I wrote Linci to tackle this issue a few years back
Https://linci.tp23.org
Ci is too complicated and are basically about locking. But what you (should) do is run cli commands on dedicated boxes in remote locations.
In Linci every thing done remote is the same locally. Just pick a box for the job.
There is almost no code, and what there is could be rewritten is any language if you prefer. Storage is git/VCs + filesystem.
Filesystem are kit fashionable because they are a problem for the big boys but not for you or I. File system storage makes thing easy and hackable.
That is unix bread and butter. Microsoft need a ci in yaml. Linux does not.
Been using it for a while an a small scale and it's never made me want anything else.
Scripting bash
Remoting ssh
Auth pam
Notification irc/II (Or mail stomp etc)
Scheduling crond
Webhooks not needed if repo is on the same container use bash for most hooks, and nodejs server that calls cli for github
Each and every plug-in is a bash script and some env variables.
Read other similar setups hacked up with make. But I don't like the env vars handling and syntax of make. Bash is great if what you do is simple, and as the original article points out so clearly, if your ci is complicated you should probably rethink it.
Oh and debugging builds is a charm: Ssh in to the remote box, and run the same commands the tool is running, as the same user in a bash shell(the same language) .
CI debugging at my day job is literally impossible. Read logs, try the whole flow again from the beginning.
With Linci, I can fix any stage in the flow, if I want to, or check-in and run again if I an 99% sure it will work.
Drone was absolutely perfect back when it was Free Software. Literally "run these commands in this docker container on these events" and basically nothing more. We ran the last fully open source version much longer than we probably should have.
When they went commercial, GitHub Actions became the obvious choice, but it's just married to so much weirdness and unpredictability.

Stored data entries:
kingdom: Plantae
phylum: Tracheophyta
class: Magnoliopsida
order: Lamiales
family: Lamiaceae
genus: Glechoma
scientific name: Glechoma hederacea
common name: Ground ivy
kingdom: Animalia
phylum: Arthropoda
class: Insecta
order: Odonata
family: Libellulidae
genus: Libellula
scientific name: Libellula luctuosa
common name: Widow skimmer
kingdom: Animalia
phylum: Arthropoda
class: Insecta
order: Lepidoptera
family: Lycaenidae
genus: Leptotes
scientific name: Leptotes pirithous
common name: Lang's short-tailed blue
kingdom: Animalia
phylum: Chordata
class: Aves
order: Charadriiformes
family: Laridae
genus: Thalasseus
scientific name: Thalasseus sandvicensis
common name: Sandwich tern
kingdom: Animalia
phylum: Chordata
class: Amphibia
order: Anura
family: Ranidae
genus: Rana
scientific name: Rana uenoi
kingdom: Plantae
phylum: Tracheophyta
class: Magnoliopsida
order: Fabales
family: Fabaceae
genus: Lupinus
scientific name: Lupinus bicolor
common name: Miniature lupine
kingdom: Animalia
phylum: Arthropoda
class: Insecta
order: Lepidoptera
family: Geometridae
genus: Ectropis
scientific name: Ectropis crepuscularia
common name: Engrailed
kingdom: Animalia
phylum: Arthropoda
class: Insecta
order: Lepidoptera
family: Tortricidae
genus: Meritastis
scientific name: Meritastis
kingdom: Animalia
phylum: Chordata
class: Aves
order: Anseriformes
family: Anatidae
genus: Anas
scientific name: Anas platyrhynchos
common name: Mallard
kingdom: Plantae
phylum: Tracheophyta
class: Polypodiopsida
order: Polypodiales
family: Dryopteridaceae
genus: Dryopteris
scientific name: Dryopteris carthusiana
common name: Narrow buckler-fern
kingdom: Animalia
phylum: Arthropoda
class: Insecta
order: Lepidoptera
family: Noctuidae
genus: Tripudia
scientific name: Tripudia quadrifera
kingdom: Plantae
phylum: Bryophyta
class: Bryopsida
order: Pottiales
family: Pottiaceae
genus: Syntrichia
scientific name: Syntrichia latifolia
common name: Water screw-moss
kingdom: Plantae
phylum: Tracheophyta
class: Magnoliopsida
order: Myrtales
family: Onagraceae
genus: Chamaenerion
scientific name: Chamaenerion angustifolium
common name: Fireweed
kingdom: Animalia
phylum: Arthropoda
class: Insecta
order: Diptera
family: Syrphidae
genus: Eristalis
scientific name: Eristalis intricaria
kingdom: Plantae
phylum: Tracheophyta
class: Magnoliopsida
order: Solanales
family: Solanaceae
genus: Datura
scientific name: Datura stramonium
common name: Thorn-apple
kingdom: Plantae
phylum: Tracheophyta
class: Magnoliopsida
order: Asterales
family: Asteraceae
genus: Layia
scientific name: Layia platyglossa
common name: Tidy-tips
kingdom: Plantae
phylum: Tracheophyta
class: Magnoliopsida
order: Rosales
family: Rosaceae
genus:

**What you should do**
From the text on CI tools, quote the passage between "That is unix" and "same language) .", inclusive.

**Answer section**
That is unix bread and butter. Microsoft need a ci in yaml. Linux does not.
Been using it for a while an a small scale and it's never made me want anything else.
Scripting bash
Remoting ssh
Auth pam
Notification irc/II (Or mail stomp etc)
Scheduling crond
Webhooks not needed if repo is on the same container use bash for most hooks, and nodejs server that calls cli for github
Each and every plug-in is a bash script and some env variables.
Read other similar setups hacked up with make. But I don't like the env vars handling and syntax of make. Bash is great if what you do is simple, and as the original article points out so clearly, if your ci is complicated you should probably rethink it.
Oh and debugging builds is a charm: Ssh in to the remote box, and run the same commands the tool is running, as the same user in a bash shell(the same language) .